Grief
Learning a Language For Grief
Grieving children need words for what they are feeling.
Posted January 17, 2013
After the tragedy in Newtown we are hearing a good deal about children and their reactions to death. It is on the radio, in our daily newspapers, and in many ways all around us as the citizens of Newtown are dealing with their grief. This is quite a contrast to what was called The National Grieving Children’s Day that took place on Nov.15, 2012. As I think about it, if I had not been connected to organizations devoted to children’s grief, the day would have come and gone without my hearing a word about it. If this day happened now it would hardly have gone unnoticed.
As we find our way through the horror of this new event, we need to ask what we do know about grief in children. When I first started my research I found that it was considered important to “protect” children from the fact that people die. It was important to distract them. My research helped me see this very differently. I interviewed a social work student who told me that for many years, after hisf athr died, he was told his father was away on business. He was 7 when his father died. When he was 10 his cousin told him that is what people say when a person dies. When he talked to his mother she had to tell him the truth. I talked to a psychologist who was 13 when her mother died. Her father was advised not to discuss it with her or involve her in the funeral or the mourning process. As a result of her experience she has become a strong advocate for being truthful and involving children in age appropriate ways, respecting them as mourners. We help children by considering them and respecting them as mourners.
There can be no deceiving children in Newtown. There was nothing private about these deaths. Yet as I hear about the concerns of the community as children go back to school, I wonder if the fact that they are grieving is being given sufficent consideration. I read in the newspapers that the teachers want to make life as normal as possible as children return to school. What is normal in this context when an entire school, in a way, is mourning? We need to consider the teachers, as well, as mourners. Would it make more sense to talk about developing a ‘new normal’ that would include helping children talk about their grief, recognize how it unfolds, and how it affects how they feel and behave? Should this be part of their education? I speak now as an outsider. I am not involved in what is happening in Newtown, but I have been concerned with what teachers need to know to help deal with the fact they have grieving children in their classes and these classes can extend from kindergarten through high school. In the Newtown schools the teachers are also mourning.

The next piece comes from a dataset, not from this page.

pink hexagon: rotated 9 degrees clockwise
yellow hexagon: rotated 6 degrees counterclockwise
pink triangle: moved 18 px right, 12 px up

As my research has continued over the years I begin to appreciate that children of all ages do not have a vocabulary that explains how they feel after the death and over time. In several interviews with families who participated in the Harvard Child Bereavement Study this became very clear to me. When I asked a 10-year-old boy why he tore up his room when his mother died he answered that he was not sure that there would be any life now that his mother was dead. He could not imagine that his life would continue. His father reassured him that he would take care of him and that he and his siblings would continue to live as a family. He was then able to talk about his fears for the future. He needed to know that all of the family was fearful for the future but that they would work on it together. He began to understand that being frightened and worried and even angry was part of what children feel when their mother dies.
In another interview with the widowed mother of an 8-year-old I learned about how confusing the concept of mourning is, not only for an 8-year-old, but for his friend as well. This young boy came home from school and announced to his mother that he was not going back to school, “ever again." Nothing had happened at school, that the teacher knew of, that would explain this behavior. Mother spent an afternoon visiting with her son. As they talked she found out from her son that he had had a fight with his best friend. They were arguing about whether or not the grieving boy was really sad that his father died. His friend had decided that if he could laugh and play games with his friend, and not be crying all the time, then he really wasn’t mourning for his father. Mourning meant that he would be crying all the time. Mother helped her son explain to his friend about how he felt and how important it was that he could play with his friend to help him not feel sad all the time.
On another occasion I learned about bereaved high school students who were ridiculed for being able to laugh and cry and continue with various aspects of their life in school at the same time that they asked for consideration of their grief.
If children need to understand that what they are experiencing is part of grieving, that there is nothing wrong with them, then their teachers need to understand this as well. The talk about Newtown can be an opportunity to teach people, in the larger community as well, about what grief looks like and how to talk about it. We all need to help build a vocabulary of grief that we are comfortable with and that would guide our efforts to help each other when there is a death in the family and the community — not only when there is a trauma such as what happened in Newtown.
My friends who are educators tell me that dealing with death and grief in the classroom is just beginning to be part of a teacher’s training. A good deal of learning is required on all sides. I did a blog on this subject several months ago; this is something that concerns teachers but it also concerns parents who cannot assume that their grieving child’s teacher is as well prepared to help, as the parent thinks.